─── Given data
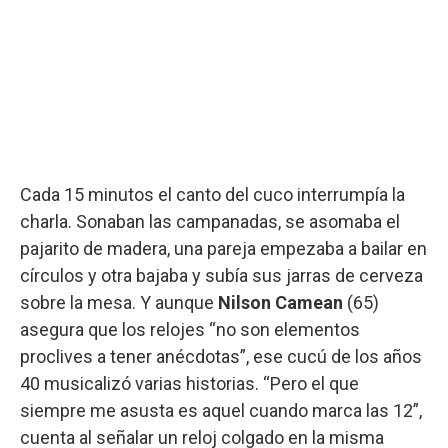
Cada 15 minutos el canto del cuco interrumpía la
charla. Sonaban las campanadas, se asomaba el
pajarito de madera, una pareja empezaba a bailar en
círculos y otra bajaba y subía sus jarras de cerveza
sobre la mesa. Y aunque
Nilson Camean
(65)
asegura que los relojes “no son elementos
proclives a tener anécdotas”, ese cucú de los años
40 musicalizó varias historias. “Pero el que
siempre me asusta es aquel cuando marca las 12”,
cuenta al señalar un reloj colgado en la misma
──────
Retype every line of text in the material above verbatim, leaving out the pictures.

Cada 15 minutos el canto del cuco interrumpía la
charla. Sonaban las campanadas, se asomaba el
pajarito de madera, una pareja empezaba a bailar en
círculos y otra bajaba y subía sus jarras de cerveza
sobre la mesa. Y aunque
Nilson Camean
(65)
asegura que los relojes “no son elementos
proclives a tener anécdotas”, ese cucú de los años
40 musicalizó varias historias. “Pero el que
siempre me asusta es aquel cuando marca las 12”,
cuenta al señalar un reloj colgado en la misma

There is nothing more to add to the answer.